Nach der Rechtsprechung des Bundesverfassungsgerichts ist eine Partei dann verfassungswidrig, wenn sie nach ihren Zielen oder nach dem Verhalten ihrer Anhänger darauf ausgeht, die freiheitliche demokratische Grundordnung zu beeinträchtigen oder zu beseitigen oder den Bestand der Bundesrepublik zu gefährden. Zudem müssen konkrete Anhaltspunkte dafür bestehen, dass ein Erreichen dieser Ziele nicht völlig aussichtslos erscheint.

Mit überragender Mehrheit hat unsere Fraktion sich dazu entschieden, dem Gruppenantrag zur Einleitung eines Verbotsverfahrens gegen die AfD nicht beizutreten. Wir halten das Verbot der AfD zum jetzigen Zeitpunkt für juristisch nicht erfolgversprechend und politisch kontraproduktiv.

Zwar führt das Bundesamt für Verfassungsschutz die AfD als Verdachtsfall auf Rechtsextremismus. Diese Einstufung ist aber nicht gleichzusetzen mit den – erheblich höheren – Anforderungen, die das Bundesverfassungsgericht an das Verbot einer politischen Partei stellt. Wir gehen vielmehr davon aus, dass bei der AfD die Voraussetzungen eines Parteiverbots (noch) nicht erfüllt sind und die Verfassungsschutzämter nicht über hinreichendes Beweismaterial für ein Verbotsverfahren verfügen.

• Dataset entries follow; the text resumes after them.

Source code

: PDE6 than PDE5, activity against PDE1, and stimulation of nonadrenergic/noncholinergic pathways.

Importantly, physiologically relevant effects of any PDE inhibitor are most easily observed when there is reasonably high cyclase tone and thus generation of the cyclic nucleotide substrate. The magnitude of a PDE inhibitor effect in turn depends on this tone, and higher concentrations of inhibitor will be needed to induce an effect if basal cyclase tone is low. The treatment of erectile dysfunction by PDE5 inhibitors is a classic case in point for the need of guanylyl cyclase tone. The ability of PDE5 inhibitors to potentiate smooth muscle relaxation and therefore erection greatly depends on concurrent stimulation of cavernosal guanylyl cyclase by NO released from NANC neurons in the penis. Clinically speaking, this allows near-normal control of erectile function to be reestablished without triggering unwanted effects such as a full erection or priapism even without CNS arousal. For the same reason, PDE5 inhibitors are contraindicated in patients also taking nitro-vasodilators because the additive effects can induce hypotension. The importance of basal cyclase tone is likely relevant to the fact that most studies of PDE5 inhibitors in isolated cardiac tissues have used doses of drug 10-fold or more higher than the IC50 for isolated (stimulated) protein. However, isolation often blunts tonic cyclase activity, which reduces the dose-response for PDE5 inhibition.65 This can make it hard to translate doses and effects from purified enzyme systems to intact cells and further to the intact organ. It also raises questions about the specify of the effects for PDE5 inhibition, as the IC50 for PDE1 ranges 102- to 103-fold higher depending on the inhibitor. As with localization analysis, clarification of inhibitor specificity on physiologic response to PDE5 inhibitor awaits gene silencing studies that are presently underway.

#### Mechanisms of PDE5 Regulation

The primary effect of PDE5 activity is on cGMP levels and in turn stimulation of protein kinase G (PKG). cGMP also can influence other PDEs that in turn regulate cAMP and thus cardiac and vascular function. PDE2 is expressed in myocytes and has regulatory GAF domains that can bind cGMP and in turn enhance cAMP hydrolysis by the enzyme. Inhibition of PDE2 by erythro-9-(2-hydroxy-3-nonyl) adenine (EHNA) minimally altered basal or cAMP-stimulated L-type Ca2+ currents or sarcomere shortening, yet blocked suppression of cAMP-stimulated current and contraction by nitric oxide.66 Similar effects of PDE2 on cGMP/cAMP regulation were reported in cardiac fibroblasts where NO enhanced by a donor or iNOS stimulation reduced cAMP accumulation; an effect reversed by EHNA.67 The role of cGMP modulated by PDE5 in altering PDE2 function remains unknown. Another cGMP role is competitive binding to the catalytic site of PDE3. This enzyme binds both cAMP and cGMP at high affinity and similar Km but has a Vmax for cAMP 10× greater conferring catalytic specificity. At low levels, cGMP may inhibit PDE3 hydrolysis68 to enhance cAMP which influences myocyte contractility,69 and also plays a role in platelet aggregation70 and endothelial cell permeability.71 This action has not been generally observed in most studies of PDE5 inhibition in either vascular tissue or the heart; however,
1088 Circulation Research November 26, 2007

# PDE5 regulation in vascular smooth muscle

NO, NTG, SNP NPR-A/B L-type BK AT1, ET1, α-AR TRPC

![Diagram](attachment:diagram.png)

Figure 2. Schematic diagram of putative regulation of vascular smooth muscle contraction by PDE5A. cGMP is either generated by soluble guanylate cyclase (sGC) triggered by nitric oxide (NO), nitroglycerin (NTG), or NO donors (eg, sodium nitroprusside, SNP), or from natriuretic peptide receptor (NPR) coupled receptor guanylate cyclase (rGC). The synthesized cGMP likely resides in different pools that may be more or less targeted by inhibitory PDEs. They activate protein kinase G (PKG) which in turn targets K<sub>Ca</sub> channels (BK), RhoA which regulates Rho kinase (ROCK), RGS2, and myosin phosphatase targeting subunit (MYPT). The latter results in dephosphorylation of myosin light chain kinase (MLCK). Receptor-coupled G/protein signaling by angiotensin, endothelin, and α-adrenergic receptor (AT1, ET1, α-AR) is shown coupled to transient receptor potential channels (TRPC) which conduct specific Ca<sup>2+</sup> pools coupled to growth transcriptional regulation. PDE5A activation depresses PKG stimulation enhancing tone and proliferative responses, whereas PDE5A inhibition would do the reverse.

Zudem fehlt dem Gruppenantrag die erforderliche Tatsachengrundlage in Form einer umfassenden Materialsammlung. Eine solche könnte nur den Verfassungsschutz erstellt werden – erst auf einer solchen Grundlage kann eine fundierte Entscheidung getroffen werden. Das Bundesverfassungsgericht verlangt in diesem Zusammenhang, vor Einleitung eines Verfahrens „strikte Staatsfreiheit“ gegenüber der betroffenen Partei herzustellen. Das bedeutet: Die Begründung eines Verbotsantrages darf nicht auf Beweismaterialien gestützt werden, deren Entstehung zumindest teilweise auf das Wirken von V-Leuten oder Verdeckten Ermittlern zurückzuführen ist. Eine entsprechende Garantie vermag allerdings nur die Bundesregierung respektive die Landesregierungen zu geben. Sie allein vermögen deshalb einen überzeugenden Beweisantrag zu erarbeiten.

Für den – aus unserer Sicht wahrscheinlichen – Fall eines Scheiterns des Verfahrens, würde die AfD faktisch ein verfassungsgerichtliches „Gütesiegel“ erhalten.

Zuletzt gibt es schwerwiegende, grundsätzlich politische Bedenken zu einem Verbotsverfahren: Wir halten es für einen Trugschluss zu glauben, die Zustimmung zur AfD ließe sich „wegverbieten“. Die politischen Kräfte der demokratischen Mitte müssen die AfD stattdessen politisch und inhaltlich stellen. Wir wollen keine Symptombehandlung, sondern Ursachenbekämpfung: Die drängenden politischen Probleme Deutschlands müssen gelöst werden, um dem in der Bevölkerung weit verbreiteten Frust gerecht zu werden. Altbundespräsident Joachim Gauck bringt es auf den Punkt: Ein Verbotsverfahren würde „noch mehr Wut und noch mehr Radikalität erzeugen – und das wäre politisch schädlich“. Das Verbotsverfahren würde selbst im Erfolgsfall mehrere Jahre dauern – viel Zeit für die AfD, um sich dabei als vermeintlicher „Märtyrer“ zu inszenieren.